The climber relates the mini-disasters at the start of his journey (falling a short distance while climbing, running out of kerosine, etc.) in an understated, grim-faced way. He derides his fear of being left behind as 'childish.' I assumed at first that this was a he-man refusing to admit to allowable weaknesses. As the film progresses however it's clear that he has explored not only the face of a mountain, but also the region between life and death. It is this void to which the title refers.

The film is interesting. It is a bit chilly and although the reenactments do help to break up the monotony of being talked to, they also distract with actors screaming and carrying on. I mean, yes, they're fearing for their lives but the contrast between them and the staid story tellers is too much. (A choice quote from one of the climbers: "I knew I was not going to be able to progress any further. It was at this point that I started to get a bit desperate.") It's not that bad though. The story is gripping enough to warrant these performances so it never becomes campy or anything.

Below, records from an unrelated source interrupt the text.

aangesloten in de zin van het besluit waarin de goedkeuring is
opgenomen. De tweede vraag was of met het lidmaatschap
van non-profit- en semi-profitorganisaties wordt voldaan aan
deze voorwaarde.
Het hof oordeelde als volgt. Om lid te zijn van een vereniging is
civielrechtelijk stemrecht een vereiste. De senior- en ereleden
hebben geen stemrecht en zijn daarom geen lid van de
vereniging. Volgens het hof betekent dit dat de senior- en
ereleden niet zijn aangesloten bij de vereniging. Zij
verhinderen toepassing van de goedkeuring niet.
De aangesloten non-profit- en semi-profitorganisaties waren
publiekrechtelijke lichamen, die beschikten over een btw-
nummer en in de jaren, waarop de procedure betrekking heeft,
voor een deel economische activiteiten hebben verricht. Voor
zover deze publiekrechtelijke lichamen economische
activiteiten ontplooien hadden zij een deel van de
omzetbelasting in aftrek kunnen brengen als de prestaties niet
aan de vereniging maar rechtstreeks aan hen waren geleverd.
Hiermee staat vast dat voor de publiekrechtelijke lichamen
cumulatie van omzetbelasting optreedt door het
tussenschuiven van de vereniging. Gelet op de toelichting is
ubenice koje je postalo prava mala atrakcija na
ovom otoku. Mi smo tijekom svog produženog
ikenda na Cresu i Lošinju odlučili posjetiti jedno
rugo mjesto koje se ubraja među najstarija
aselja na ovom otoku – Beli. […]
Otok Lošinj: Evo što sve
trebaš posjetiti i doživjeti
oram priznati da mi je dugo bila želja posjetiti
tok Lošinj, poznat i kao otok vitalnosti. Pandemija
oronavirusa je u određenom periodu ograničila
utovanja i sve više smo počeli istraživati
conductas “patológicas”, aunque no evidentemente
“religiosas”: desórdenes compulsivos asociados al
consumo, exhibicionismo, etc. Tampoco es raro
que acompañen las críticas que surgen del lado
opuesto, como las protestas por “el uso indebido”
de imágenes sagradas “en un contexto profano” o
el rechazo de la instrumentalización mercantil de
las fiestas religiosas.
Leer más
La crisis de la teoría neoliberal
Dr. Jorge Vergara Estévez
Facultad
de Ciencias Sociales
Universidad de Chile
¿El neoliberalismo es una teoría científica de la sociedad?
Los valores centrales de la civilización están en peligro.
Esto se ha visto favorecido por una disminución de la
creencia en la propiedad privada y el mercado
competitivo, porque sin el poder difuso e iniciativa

The climbers themselves are sometimes a bit intractable (you can almost hear the interviewer off-screen prompting "and how did that make you feel?") but this almost adds to their grim-faced charm. Fun stuff!

Jun 20, 2015

Dracula Dead and Loving It

Saw Dracula Dead and Loving It (thanks, John.) It was a Leslie Nielsen/Mel Brooks double-goof-off spoof of the Francis Ford Coppola version of Dracula, a version which was goofy and fun and wild. It is already what this film tries to be. It has an extremely hard time making fun of something which already being very obviously silly without coming off as mean-spirited or irrelevant. This film rarely feels mean-spirited (I think Leslie Nielsen is sort of incapable of being mean-spirited) but it is often irrelevant. Goofy accents, gross-out gags, old British men giving way to lust, you can imagine. It's not very good.

There were a few bits I liked. There was a silly "Yes! I mean no! But maybe yes!" exchange that I liked and some of the shots near the end come close to imitating Coppola's gaudy cinematography. But most of the film was wacky crap and 90's-era CGI effects. I'd avoid this one.